-- About this task --
Copy the lines word for word, starting with the line that contains "alvo da postagem." and ending with the line that contains "of the bucket.", including both of those lines. Leave out any pictures.

-- Input data --
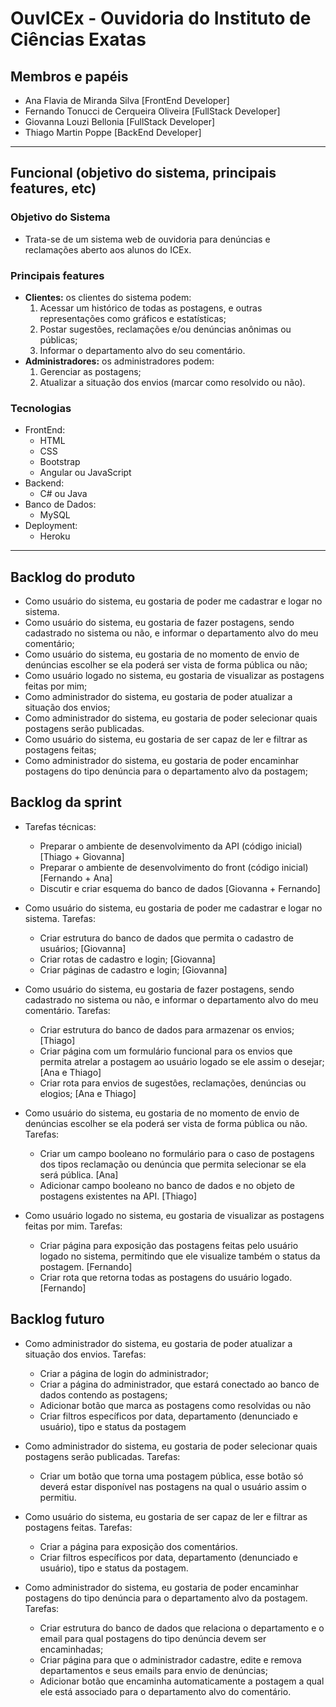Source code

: # OuvICEx - Ouvidoria do Instituto de Ciências Exatas

## Membros e papéis
- Ana Flavia de Miranda Silva [FrontEnd Developer]
- Fernando Tonucci de Cerqueira Oliveira [FullStack Developer]
- Giovanna Louzi Bellonia [FullStack Developer]
- Thiago Martin Poppe [BackEnd Developer]	

---

## Funcional (objetivo do sistema, principais features, etc)
### Objetivo do Sistema
- Trata-se de um sistema web de ouvidoria para denúncias e reclamações aberto aos alunos do ICEx.

### Principais features
- **Clientes:** os clientes do sistema podem:
    1. Acessar um histórico de todas as postagens, e outras representações como gráficos e estatísticas;
    2. Postar sugestões, reclamações e/ou denúncias anônimas ou públicas;
    3. Informar o departamento alvo do seu comentário.
- **Administradores:** os administradores podem:
    1. Gerenciar as postagens;
    2. Atualizar a situação dos envios (marcar como resolvido ou não).

### Tecnologias
- FrontEnd:
	- HTML
	- CSS
	- Bootstrap
	- Angular ou JavaScript
- Backend:
    - C# ou Java
- Banco de Dados:
    - MySQL
- Deployment:
    - Heroku
---

## Backlog do produto
- Como usuário do sistema, eu gostaria de poder me cadastrar e logar no sistema.
- Como usuário do sistema, eu gostaria de fazer postagens, sendo cadastrado no sistema ou não, e informar o departamento alvo do meu comentário;
- Como usuário do sistema, eu gostaria de no momento de envio de denúncias escolher se ela poderá ser vista de forma pública ou não;
- Como usuário logado no sistema, eu gostaria de visualizar as postagens feitas por mim;
- Como administrador do sistema, eu gostaria de poder atualizar a situação dos envios;
- Como administrador do sistema, eu gostaria de poder selecionar quais postagens serão publicadas.
- Como usuário do sistema, eu gostaria de ser capaz de ler e filtrar as postagens feitas;
- Como administrador do sistema, eu gostaria de poder encaminhar postagens do tipo denúncia para o departamento alvo da postagem;

## Backlog da sprint
- Tarefas técnicas:
    - Preparar o ambiente de desenvolvimento da API (código inicial) [Thiago + Giovanna]
    - Preparar o ambiente de desenvolvimento do front (código inicial) [Fernando + Ana]
    - Discutir e criar esquema do banco de dados [Giovanna + Fernando]

- Como usuário do sistema, eu gostaria de poder me cadastrar e logar no sistema.
 Tarefas:
    - Criar estrutura do banco de dados que permita o cadastro de usuários; [Giovanna]
    - Criar rotas de cadastro e login; [Giovanna]
    - Criar páginas de cadastro e login; [Giovanna]

- Como usuário do sistema, eu gostaria de fazer postagens, sendo cadastrado no sistema ou não, e informar o departamento alvo do meu comentário.
 Tarefas:
    - Criar estrutura do banco de dados para armazenar os envios; [Thiago]
    - Criar página com um formulário funcional para os envios que permita atrelar a postagem ao usuário logado se ele assim o desejar; [Ana e Thiago]
    - Criar rota para envios de sugestôes, reclamações, denúncias ou elogios; [Ana e Thiago]

- Como usuário do sistema, eu gostaria de no momento de envio de denúncias escolher se ela poderá ser vista de forma pública ou não.
 Tarefas:
    - Criar um campo booleano no formulário para o caso de postagens dos tipos reclamação ou denúncia que permita selecionar se ela será pública. [Ana]
    - Adicionar campo booleano no banco de dados e no objeto de postagens existentes na API. [Thiago]

- Como usuário logado no sistema, eu gostaria de visualizar as postagens feitas por mim.
 Tarefas:
    - Criar página para exposição das postagens feitas pelo usuário logado no sistema, permitindo que ele visualize também o status da postagem. [Fernando]
    - Criar rota que retorna todas as postagens do usuário logado. [Fernando]

## Backlog futuro
- Como administrador do sistema, eu gostaria de poder atualizar a situação dos envios.
 Tarefas:
    - Criar a página de login do administrador;
    - Criar a página do administrador, que estará conectado ao banco de dados contendo as postagens;
    - Adicionar botão que marca as postagens como resolvidas ou não
    - Criar filtros específicos por data, departamento (denunciado e usuário), tipo e status da postagem

- Como administrador do sistema, eu gostaria de poder selecionar quais postagens serão publicadas.
 Tarefas:
    - Criar um botão que torna uma postagem pública, esse botão só deverá estar disponível nas postagens na qual o usuário assim o permitiu.

- Como usuário do sistema, eu gostaria de ser capaz de ler e filtrar as postagens feitas.
 Tarefas:
    - Criar a página para exposição dos comentários.
    - Criar filtros específicos por data, departamento (denunciado e usuário), tipo e status da postagem.

- Como administrador do sistema, eu gostaria de poder encaminhar postagens do tipo denúncia para o departamento alvo da postagem.
 Tarefas:
    - Criar estrutura do banco de dados que relaciona o departamento e o email para qual postagens do tipo denúncia devem ser encaminhadas;
    - Criar página para que o administrador cadastre, edite e remova departamentos e seus emails para envio de denúncias;
    - Adicionar botão que encaminha automaticamente a postagem a qual ele está associado para o departamento alvo do comentário.
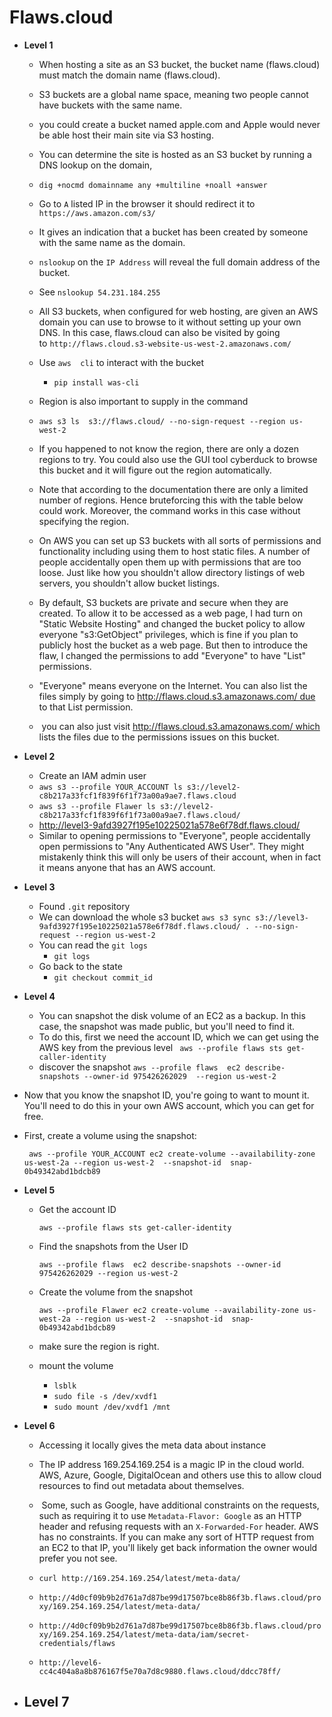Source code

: # Flaws.cloud

- **Level 1**
	- When hosting a site as an S3 bucket, the bucket name (flaws.cloud) must match the domain name (flaws.cloud).
	-  S3 buckets are a global name space, meaning two people cannot have buckets with the same name.
	- you could create a bucket named apple.com and Apple would never be able host their main site via S3 hosting.
	- You can determine the site is hosted as an S3 bucket by running a DNS lookup on the domain,
	- `dig +nocmd domainname any +multiline +noall +answer`
	- Go to `A`  listed IP  in the browser it should redirect it to `https://aws.amazon.com/s3/`
	- It gives an indication that a bucket has been created by someone with the same name as the domain. 
	- `nslookup` on the `IP Address` will reveal the full domain address of the bucket.

	-  See `nslookup 54.231.184.255`
	- All S3 buckets, when configured for web hosting, are given an AWS domain you can use to browse to it without setting up your own DNS. In this case, flaws.cloud can also be visited by going to `http://flaws.cloud.s3-website-us-west-2.amazonaws.com/`
	-  Use `aws  cli` to interact with the bucket 
		-  `pip install was-cli`
	- Region is also important to supply in the command
	- `aws s3 ls  s3://flaws.cloud/ --no-sign-request --region us-west-2`
	- If you happened to not know the region, there are only a dozen regions to try. You could also use the GUI tool cyberduck to browse this bucket and it will figure out the region automatically.
	- Note that according to the documentation there are only a limited number of regions. Hence bruteforcing this with the table below could work. Moreover, the command works in this case without specifying the region.
	- On AWS you can set up S3 buckets with all sorts of permissions and functionality including using them to host static files. A number of people accidentally open them up with permissions that are too loose. Just like how you shouldn't allow directory listings of web servers, you shouldn't allow bucket listings.
	- By default, S3 buckets are private and secure when they are created. To allow it to be accessed as a web page, I had turn on "Static Website Hosting" and changed the bucket policy to allow everyone "s3:GetObject" privileges, which is fine if you plan to publicly host the bucket as a web page. But then to introduce the flaw, I changed the permissions to add "Everyone" to have "List" permissions.
	- "Everyone" means everyone on the Internet. You can also list the files simply by going to http://flaws.cloud.s3.amazonaws.com/ due to that List permission.
	-  you can also just visit http://flaws.cloud.s3.amazonaws.com/ which lists the files due to the permissions issues on this bucket.

- **Level 2**
	- Create an IAM admin user 
	- `aws s3 --profile YOUR_ACCOUNT ls s3://level2-c8b217a33fcf1f839f6f1f73a00a9ae7.flaws.cloud`
	- `aws s3 --profile Flawer ls s3://level2-c8b217a33fcf1f839f6f1f73a00a9ae7.flaws.cloud/`
	- http://level3-9afd3927f195e10225021a578e6f78df.flaws.cloud/
	- Similar to opening permissions to "Everyone", people accidentally open permissions to "Any Authenticated AWS User". They might mistakenly think this will only be users of their account, when in fact it means anyone that has an AWS account.

- **Level 3**
	- Found `.git` repository 
	- We can download the whole s3 bucket `aws s3 sync s3://level3-9afd3927f195e10225021a578e6f78df.flaws.cloud/ . --no-sign-request --region us-west-2`
	- You can read the `git logs` 
		- `git logs`
	- Go back to the state
		- `git checkout commit_id` 
- **Level 4**
	- You can snapshot the disk volume of an EC2 as a backup. In this case, the snapshot was made public, but you'll need to find it.
   - To do this, first we need the account ID, which we can get using the AWS key from the previous level
		` aws --profile flaws sts get-caller-identity`
	- discover the snapshot
		`aws --profile flaws  ec2 describe-snapshots --owner-id 975426262029  --region us-west-2` 

 - Now that you know the snapshot ID, you're going to want to mount it. You'll need to do this in your own AWS account, which you can get for free.
 - First, create a volume using the snapshot:
	
	` aws --profile YOUR_ACCOUNT ec2 create-volume --availability-zone us-west-2a --region us-west-2  --snapshot-id  snap-0b49342abd1bdcb89`
 
 - **Level 5**
	 - Get the account ID
 	  
		`aws --profile flaws sts get-caller-identity`

	 - Find the snapshots from the User ID
	 
		`aws --profile flaws  ec2 describe-snapshots --owner-id 975426262029 --region us-west-2`

 	 - Create the volume from the snapshot

		`aws --profile Flawer ec2 create-volume --availability-zone us-west-2a --region us-west-2  --snapshot-id  snap-0b49342abd1bdcb89` 

	 - make sure the region is right.

	 - mount the volume
 
		 - `lsblk`
		 - `sudo file -s /dev/xvdf1`
		 - `sudo mount /dev/xvdf1 /mnt`

 - **Level 6**
	 - Accessing it locally gives the meta data about instance
	 - The IP address 169.254.169.254 is a magic IP in the cloud world. AWS, Azure, Google, DigitalOcean and others use this to allow cloud resources to find out metadata about themselves. 
	 -  Some, such as Google, have additional constraints on the requests, such as requiring it to use `Metadata-Flavor: Google` as an HTTP header and refusing requests with an `X-Forwarded-For` header. AWS has no constraints. If you can make any sort of HTTP request from an EC2 to that IP, you'll likely get back information the owner would prefer you not see.
	 
	 - `curl http://169.254.169.254/latest/meta-data/`
	 - `http://4d0cf09b9b2d761a7d87be99d17507bce8b86f3b.flaws.cloud/proxy/169.254.169.254/latest/meta-data/`
	 - `http://4d0cf09b9b2d761a7d87be99d17507bce8b86f3b.flaws.cloud/proxy/169.254.169.254/latest/meta-data/iam/secret-credentials/flaws`
	 - `http://level6-cc4c404a8a8b876167f5e70a7d8c9880.flaws.cloud/ddcc78ff/`
 
 - **Level 7**
	 - 
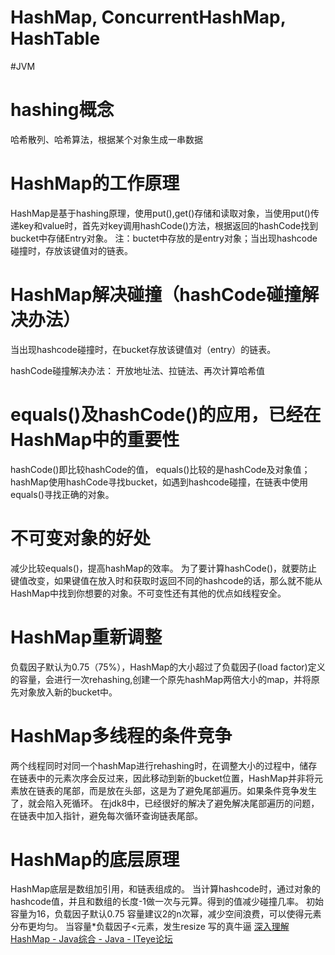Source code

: # HashMap, ConcurrentHashMap, HashTable
#JVM
# hashing概念
哈希散列、哈希算法，根据某个对象生成一串数据

# HashMap的工作原理
HashMap是基于hashing原理，使用put(),get()存储和读取对象，当使用put()传递key和value时，首先对key调用hashCode()方法，根据返回的hashCode找到bucket中存储Entry对象。
注：buctet中存放的是entry对象；当出现hashcode碰撞时，存放该键值对的链表。

# HashMap解决碰撞（hashCode碰撞解决办法）
当出现hashcode碰撞时，在bucket存放该键值对（entry）的链表。

hashCode碰撞解决办法：
开放地址法、拉链法、再次计算哈希值

# equals()及hashCode()的应用，已经在HashMap中的重要性
hashCode()即比较hashCode的值， equals()比较的是hashCode及对象值；
hashMap使用hashCode寻找bucket，如遇到hashcode碰撞，在链表中使用equals()寻找正确的对象。

# 不可变对象的好处
减少比较equals()，提高hashMap的效率。
为了要计算hashCode()，就要防止键值改变，如果键值在放入时和获取时返回不同的hashcode的话，那么就不能从HashMap中找到你想要的对象。不可变性还有其他的优点如线程安全。

# HashMap重新调整
负载因子默认为0.75（75%），HashMap的大小超过了负载因子(load factor)定义的容量，会进行一次rehashing,创建一个原先hashMap两倍大小的map，并将原先对象放入新的bucket中。

# HashMap多线程的条件竞争
两个线程同时对同一个hashMap进行rehashing时，在调整大小的过程中，储存在链表中的元素次序会反过来，因此移动到新的bucket位置，HashMap并非将元素放在链表的尾部，而是放在头部，这是为了避免尾部遍历。如果条件竞争发生了，就会陷入死循环。
在jdk8中，已经很好的解决了避免解决尾部遍历的问题，在链表中加入指针，避免每次循环查询链表尾部。

# HashMap的底层原理
HashMap底层是数组加引用，和链表组成的。
当计算hashcode时，通过对象的hashcode值，并且和数组的长度-1做一次与元算。得到的值减少碰撞几率。
初始容量为16，负载因子默认0.75
容量建议2的n次幂，减少空间浪费，可以使得元素分布更均匀。
当容量*负载因子<元素，发生resize
写的真牛逼
[深入理解HashMap - Java综合 - Java - ITeye论坛](http://www.iteye.com/topic/539465)
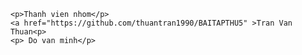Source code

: <!DOCTYPE html>

<html>

<head>
	<meta charset="utf-8">
<title>Thong tin nhom</title>

</head>

<body>

	<p>Thanh vien nhom</p>
	<a href="https://github.com/thuantran1990/BAITAPTHU5" >Tran Van Thuan<p>
	<p> Do van minh</p>


</body>
</html>
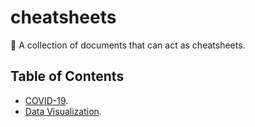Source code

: # cheatsheets

:page_with_curl: A collection of documents that can act as cheatsheets.

## Table of Contents

- [COVID-19](covid-19).
- [Data Visualization](data-visualization).
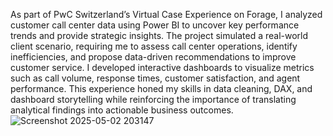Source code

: As part of PwC Switzerland’s Virtual Case Experience on Forage, I analyzed customer call center data using Power BI to uncover key performance trends and provide strategic insights. 
The project simulated a real-world client scenario, requiring me to assess call center operations, identify inefficiencies, and propose data-driven recommendations to improve customer service. 
I developed interactive dashboards to visualize metrics such as call volume, response times, customer satisfaction, and agent performance. 
This experience honed my skills in data cleaning, DAX, and dashboard storytelling while reinforcing the importance of translating analytical findings into actionable business outcomes.
![Screenshot 2025-05-02 203147](https://github.com/user-attachments/assets/c21ff233-7fdb-49a6-9e89-97c5f88be191)
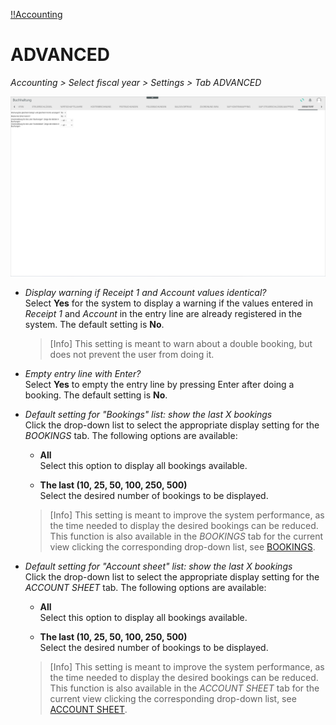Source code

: [!!Accounting](RetailSuiteAccounting)

# ADVANCED

*Accounting > Select fiscal year > Settings > Tab ADVANCED*

![Advanced settings](/Assets/Screenshots/RetailSuiteAccounting/Settings/Advanced/Advanced.png "[Advanced settings]")


- *Display warning if Receipt 1 and Account values identical?*  
Select **Yes** for the system to display a warning if the values entered in *Receipt 1* and *Account* in the entry line are already registered in the system. The default setting is **No**.

  > [Info] This setting is meant to warn about a double booking, but does not prevent the user from doing it.

- *Empty entry line with Enter?*  
Select **Yes** to empty the entry line by pressing Enter after doing a booking. The default setting is **No**.

- *Default setting for "Bookings" list: show the last X bookings*  
Click the drop-down list to select the appropriate display setting for the *BOOKINGS* tab. The following options are available:  

    - **All**  
    Select this option to display all bookings available.

    - **The last (10, 25, 50, 100, 250, 500)**  
    Select the desired number of bookings to be displayed.

  > [Info] This setting is meant to improve the system performance, as the time needed to display the desired bookings can be reduced. This function is also available in the *BOOKINGS* tab for the current view clicking the corresponding drop-down list, see [BOOKINGS](01a_Book.md).  

- *Default setting for "Account sheet" list: show the last X bookings*  
Click the drop-down list to select the appropriate display setting for the *ACCOUNT SHEET* tab. The following options are available:  

    - **All**  
    Select this option to display all bookings available.

    - **The last (10, 25, 50, 100, 250, 500)**  
    Select the desired number of bookings to be displayed.

  > [Info] This setting is meant to improve the system performance, as the time needed to display the desired bookings can be reduced. This function is also available in the *ACCOUNT SHEET* tab for the current view clicking the corresponding drop-down list, see [ACCOUNT SHEET](01c_Book.md).  
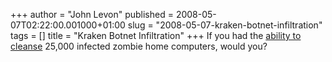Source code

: +++
author = "John Levon"
published = 2008-05-07T02:22:00.001000+01:00
slug = "2008-05-07-kraken-botnet-infiltration"
tags = []
title = "Kraken Botnet Infiltration"
+++
If you had the [ability to
cleanse](http://dvlabs.tippingpoint.com/blog/2008/04/28/kraken-botnet-infiltration)
25,000 infected zombie home computers, would you?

-- Exercise solution --
- Como administrador do sistema, eu gostaria de poder encaminhar postagens do tipo denúncia para o departamento alvo da postagem.
 Tarefas:
    - Criar estrutura do banco de dados que relaciona o departamento e o email para qual postagens do tipo denúncia devem ser encaminhadas;
    - Criar página para que o administrador cadastre, edite e remova departamentos e seus emails para envio de denúncias;
    - Adicionar botão que encaminha automaticamente a postagem a qual ele está associado para o departamento alvo do comentário.
Source code

: # Flaws.cloud

- **Level 1**
	- When hosting a site as an S3 bucket, the bucket name (flaws.cloud) must match the domain name (flaws.cloud).
	-  S3 buckets are a global name space, meaning two people cannot have buckets with the same name.
	- you could create a bucket named apple.com and Apple would never be able host their main site via S3 hosting.
	- You can determine the site is hosted as an S3 bucket by running a DNS lookup on the domain,
	- `dig +nocmd domainname any +multiline +noall +answer`
	- Go to `A`  listed IP  in the browser it should redirect it to `https://aws.amazon.com/s3/`
	- It gives an indication that a bucket has been created by someone with the same name as the domain. 
	- `nslookup` on the `IP Address` will reveal the full domain address of the bucket.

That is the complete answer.